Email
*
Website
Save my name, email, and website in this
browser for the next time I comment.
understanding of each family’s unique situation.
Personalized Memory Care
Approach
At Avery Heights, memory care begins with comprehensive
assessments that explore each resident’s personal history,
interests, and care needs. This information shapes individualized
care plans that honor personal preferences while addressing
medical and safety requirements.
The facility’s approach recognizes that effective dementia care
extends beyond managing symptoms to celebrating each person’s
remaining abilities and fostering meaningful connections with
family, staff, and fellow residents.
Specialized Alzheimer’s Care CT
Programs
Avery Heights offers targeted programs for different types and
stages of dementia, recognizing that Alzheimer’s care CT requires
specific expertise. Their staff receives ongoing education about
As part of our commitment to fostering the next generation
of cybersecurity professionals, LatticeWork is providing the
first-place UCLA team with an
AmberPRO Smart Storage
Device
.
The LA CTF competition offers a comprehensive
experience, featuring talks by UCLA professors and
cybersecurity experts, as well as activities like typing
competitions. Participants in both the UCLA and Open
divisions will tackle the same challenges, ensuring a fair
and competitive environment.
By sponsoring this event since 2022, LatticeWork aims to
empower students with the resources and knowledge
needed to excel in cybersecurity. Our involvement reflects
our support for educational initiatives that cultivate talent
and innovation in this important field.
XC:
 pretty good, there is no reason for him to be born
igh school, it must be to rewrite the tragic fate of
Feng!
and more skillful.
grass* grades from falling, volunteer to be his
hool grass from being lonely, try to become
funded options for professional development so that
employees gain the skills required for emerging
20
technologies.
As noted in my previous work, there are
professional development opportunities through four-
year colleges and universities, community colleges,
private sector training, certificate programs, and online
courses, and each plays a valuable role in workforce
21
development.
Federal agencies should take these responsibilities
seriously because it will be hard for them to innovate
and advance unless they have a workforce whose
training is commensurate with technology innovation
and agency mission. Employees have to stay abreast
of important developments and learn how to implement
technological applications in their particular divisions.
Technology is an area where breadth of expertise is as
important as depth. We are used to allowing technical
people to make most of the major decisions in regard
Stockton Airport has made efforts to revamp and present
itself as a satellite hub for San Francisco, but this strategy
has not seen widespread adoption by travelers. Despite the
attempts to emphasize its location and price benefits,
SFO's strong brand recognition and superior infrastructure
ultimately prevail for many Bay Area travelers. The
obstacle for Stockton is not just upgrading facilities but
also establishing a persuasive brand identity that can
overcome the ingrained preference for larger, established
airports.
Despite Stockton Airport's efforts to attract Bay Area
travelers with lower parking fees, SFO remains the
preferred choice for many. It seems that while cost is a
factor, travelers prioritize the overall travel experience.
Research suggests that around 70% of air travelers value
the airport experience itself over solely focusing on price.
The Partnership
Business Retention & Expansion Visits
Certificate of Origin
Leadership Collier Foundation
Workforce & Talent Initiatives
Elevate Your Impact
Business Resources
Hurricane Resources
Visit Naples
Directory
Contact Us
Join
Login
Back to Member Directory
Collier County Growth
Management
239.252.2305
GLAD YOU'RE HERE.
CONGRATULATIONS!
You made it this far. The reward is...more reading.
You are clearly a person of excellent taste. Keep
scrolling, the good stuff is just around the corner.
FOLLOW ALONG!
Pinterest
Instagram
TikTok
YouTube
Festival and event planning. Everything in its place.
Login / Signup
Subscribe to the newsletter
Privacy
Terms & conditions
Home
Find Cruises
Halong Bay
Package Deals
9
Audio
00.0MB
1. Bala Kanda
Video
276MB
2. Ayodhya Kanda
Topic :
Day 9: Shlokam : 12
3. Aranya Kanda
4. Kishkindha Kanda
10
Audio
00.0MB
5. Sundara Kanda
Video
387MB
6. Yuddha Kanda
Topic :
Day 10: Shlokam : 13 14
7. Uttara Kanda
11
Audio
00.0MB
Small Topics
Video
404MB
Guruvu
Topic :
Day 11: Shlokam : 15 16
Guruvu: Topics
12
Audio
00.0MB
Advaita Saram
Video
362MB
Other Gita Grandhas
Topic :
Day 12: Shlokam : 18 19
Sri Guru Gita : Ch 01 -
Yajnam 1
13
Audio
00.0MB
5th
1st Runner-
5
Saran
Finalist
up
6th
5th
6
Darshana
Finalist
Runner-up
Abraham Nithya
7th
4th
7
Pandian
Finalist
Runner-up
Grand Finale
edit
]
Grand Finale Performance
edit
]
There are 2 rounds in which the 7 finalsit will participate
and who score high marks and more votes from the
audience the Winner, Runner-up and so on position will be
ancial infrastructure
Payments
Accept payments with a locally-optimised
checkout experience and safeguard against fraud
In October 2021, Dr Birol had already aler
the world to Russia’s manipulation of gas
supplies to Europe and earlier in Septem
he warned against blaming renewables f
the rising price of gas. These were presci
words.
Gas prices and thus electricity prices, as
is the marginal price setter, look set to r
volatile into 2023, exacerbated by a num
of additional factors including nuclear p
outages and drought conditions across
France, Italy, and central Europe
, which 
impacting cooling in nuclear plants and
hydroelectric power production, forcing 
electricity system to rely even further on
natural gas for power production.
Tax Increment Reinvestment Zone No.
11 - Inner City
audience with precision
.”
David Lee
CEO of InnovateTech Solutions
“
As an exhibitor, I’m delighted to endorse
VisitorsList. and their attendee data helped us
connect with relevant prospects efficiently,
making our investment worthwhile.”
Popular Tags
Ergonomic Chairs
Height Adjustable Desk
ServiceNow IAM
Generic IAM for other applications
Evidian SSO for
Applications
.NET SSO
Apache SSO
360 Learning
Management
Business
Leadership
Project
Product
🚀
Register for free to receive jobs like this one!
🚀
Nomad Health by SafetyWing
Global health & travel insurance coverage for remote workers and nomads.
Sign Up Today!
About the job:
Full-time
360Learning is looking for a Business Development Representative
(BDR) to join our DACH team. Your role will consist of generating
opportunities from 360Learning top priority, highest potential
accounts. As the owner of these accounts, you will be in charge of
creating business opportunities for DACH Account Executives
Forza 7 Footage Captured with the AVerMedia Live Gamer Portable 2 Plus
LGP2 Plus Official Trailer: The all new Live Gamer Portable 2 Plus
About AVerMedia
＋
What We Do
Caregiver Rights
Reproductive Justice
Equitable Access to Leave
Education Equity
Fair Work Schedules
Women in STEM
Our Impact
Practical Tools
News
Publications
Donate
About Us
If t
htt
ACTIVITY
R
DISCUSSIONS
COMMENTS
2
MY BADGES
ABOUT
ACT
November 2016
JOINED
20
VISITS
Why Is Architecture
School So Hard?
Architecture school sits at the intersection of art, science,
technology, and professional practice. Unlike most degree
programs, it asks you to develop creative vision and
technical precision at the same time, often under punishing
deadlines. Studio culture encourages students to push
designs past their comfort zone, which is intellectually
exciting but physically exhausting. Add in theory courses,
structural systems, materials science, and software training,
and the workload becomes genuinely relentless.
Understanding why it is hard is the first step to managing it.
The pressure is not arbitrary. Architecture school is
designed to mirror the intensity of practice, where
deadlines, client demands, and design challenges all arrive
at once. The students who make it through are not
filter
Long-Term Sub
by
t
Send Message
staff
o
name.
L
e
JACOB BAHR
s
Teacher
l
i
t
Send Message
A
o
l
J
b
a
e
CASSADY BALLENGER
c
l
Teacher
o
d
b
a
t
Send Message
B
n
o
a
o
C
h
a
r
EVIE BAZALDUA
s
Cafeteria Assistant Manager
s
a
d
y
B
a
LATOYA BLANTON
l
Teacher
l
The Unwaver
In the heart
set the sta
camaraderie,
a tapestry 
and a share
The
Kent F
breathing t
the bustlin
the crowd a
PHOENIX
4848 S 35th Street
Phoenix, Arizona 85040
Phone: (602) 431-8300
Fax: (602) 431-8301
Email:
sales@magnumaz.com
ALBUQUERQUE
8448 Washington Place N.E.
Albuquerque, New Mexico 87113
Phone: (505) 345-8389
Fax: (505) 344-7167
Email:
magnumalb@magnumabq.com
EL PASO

# ACTION ITEM:
Retype, without changes, the lines from the line holding "the crowd a" to the end of the data, both ends included.

# EXERCISE RESPONSE:
the crowd a
PHOENIX
4848 S 35th Street
Phoenix, Arizona 85040
Phone: (602) 431-8300
Fax: (602) 431-8301
Email:
sales@magnumaz.com
ALBUQUERQUE
8448 Washington Place N.E.
Albuquerque, New Mexico 87113
Phone: (505) 345-8389
Fax: (505) 344-7167
Email:
magnumalb@magnumabq.com
EL PASO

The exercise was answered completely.